Exercise objective
Rewrite the records from their start through the line containing "mexicana de la", swapping "directora" for "cineasta" and keeping every other word unchanged. Give only those lines, without the pictures.

Supplied records
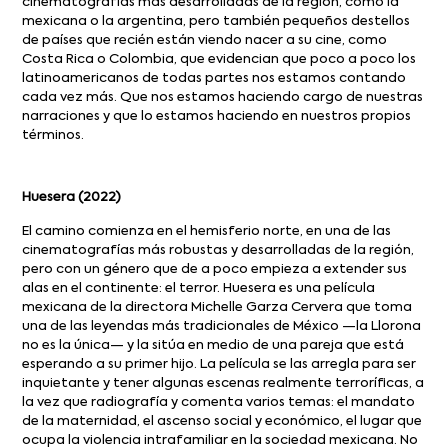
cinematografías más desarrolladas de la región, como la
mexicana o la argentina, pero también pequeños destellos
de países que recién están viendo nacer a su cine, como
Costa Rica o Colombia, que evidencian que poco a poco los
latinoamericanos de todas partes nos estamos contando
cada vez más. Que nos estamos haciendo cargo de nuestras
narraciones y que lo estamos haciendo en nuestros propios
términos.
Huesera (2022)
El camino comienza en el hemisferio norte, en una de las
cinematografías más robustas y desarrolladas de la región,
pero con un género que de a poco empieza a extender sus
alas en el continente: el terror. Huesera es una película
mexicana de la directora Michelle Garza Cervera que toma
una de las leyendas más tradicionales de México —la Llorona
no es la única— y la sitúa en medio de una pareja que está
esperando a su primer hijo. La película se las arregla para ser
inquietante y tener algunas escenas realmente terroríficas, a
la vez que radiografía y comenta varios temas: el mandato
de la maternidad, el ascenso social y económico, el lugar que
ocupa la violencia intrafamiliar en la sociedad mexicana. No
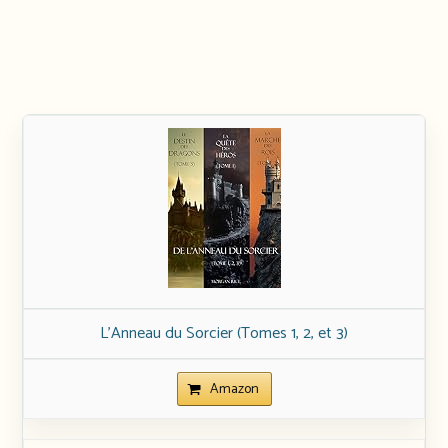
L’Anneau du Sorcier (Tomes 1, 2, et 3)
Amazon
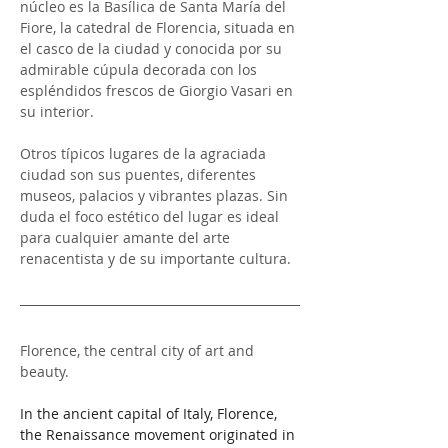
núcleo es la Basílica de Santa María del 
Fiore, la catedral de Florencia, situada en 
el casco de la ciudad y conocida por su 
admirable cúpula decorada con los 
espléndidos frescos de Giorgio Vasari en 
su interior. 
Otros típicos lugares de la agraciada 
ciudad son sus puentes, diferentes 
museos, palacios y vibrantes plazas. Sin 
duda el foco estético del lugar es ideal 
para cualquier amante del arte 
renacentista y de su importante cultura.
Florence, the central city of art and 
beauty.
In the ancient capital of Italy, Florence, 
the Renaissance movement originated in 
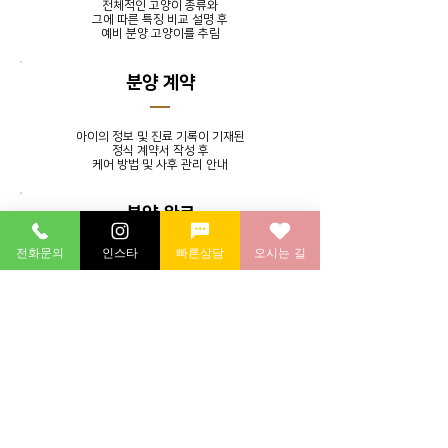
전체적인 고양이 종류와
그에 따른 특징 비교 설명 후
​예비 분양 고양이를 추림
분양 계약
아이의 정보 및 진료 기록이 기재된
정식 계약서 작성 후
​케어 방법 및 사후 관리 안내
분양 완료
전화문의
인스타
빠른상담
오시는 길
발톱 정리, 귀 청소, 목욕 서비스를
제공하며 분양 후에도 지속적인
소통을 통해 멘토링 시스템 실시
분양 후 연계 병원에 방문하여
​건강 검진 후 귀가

Answer to this task
cinematografías más desarrolladas de la región, como la
mexicana o la argentina, pero también pequeños destellos
de países que recién están viendo nacer a su cine, como
Costa Rica o Colombia, que evidencian que poco a poco los
latinoamericanos de todas partes nos estamos contando
cada vez más. Que nos estamos haciendo cargo de nuestras
narraciones y que lo estamos haciendo en nuestros propios
términos.
Huesera (2022)
El camino comienza en el hemisferio norte, en una de las
cinematografías más robustas y desarrolladas de la región,
pero con un género que de a poco empieza a extender sus
alas en el continente: el terror. Huesera es una película
mexicana de la cineasta Michelle Garza Cervera que toma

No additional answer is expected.